I cannot say if I think this is a successful Kubrick film or not. The lack of emotion is a big problem, as I like to care or at least be interested in characters. I was interested in Alex DeLarge in Clockwork, and he arguably does worse things than Barry Lyndon does. However, the film's breathtaking visuals are (just) worth the three hour length. I always feel I learn something about filmmaking when I watch Kubrick, and I certainly did here. If you love Kubrick, or enjoy poring over art works for hours, then you should like this. If not, you might struggle after the first hour.

Thursday, 1 October 2015

I've Just Seen: The Last Wave (1977)

The Last Wave (1977)
Director: Peter Weir

Peter Weir made this a few years after the incredibly mysterious Picnic at Hanging Rock. While the mystery at the centre of that film is never answered, the events are understandable. In The Last Wave the unsolved mystery is far more inpenetrable; I still am not sure exactly what happened (and I watched this a few weeks ago).

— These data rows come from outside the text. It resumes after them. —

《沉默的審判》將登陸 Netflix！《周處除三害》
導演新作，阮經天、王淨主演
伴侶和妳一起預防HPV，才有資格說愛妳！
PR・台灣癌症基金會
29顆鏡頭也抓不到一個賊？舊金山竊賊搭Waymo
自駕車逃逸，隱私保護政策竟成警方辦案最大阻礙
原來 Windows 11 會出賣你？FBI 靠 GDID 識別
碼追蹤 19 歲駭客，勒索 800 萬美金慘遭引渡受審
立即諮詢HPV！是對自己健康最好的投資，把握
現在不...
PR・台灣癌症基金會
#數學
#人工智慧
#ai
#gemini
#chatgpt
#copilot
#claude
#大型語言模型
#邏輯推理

While it is not as successful as Picnic, there is a lot to appreciate in The Last Wave. The bizarre weather sequences are wonderfully executed. A scene where Richard Chamberlain's David looks out his car to see the outside world drowned in water is striking. In fact, what I remember about the film is how it looked. The opening scene is one of the best I have seen, setting the unsettling mood from the get-go. The acting is pretty good, David Gulpilil the standout as Chris Lee, who tries to inform David about this world.

I had not really heard of this film before seeing it. It is included in the 1001 Movies, but seems to have been overshadowed by Weir's Picnic. The Last Wave is definitely worth your time, though if you can't cope with unanswered mystery you may find it frustrating.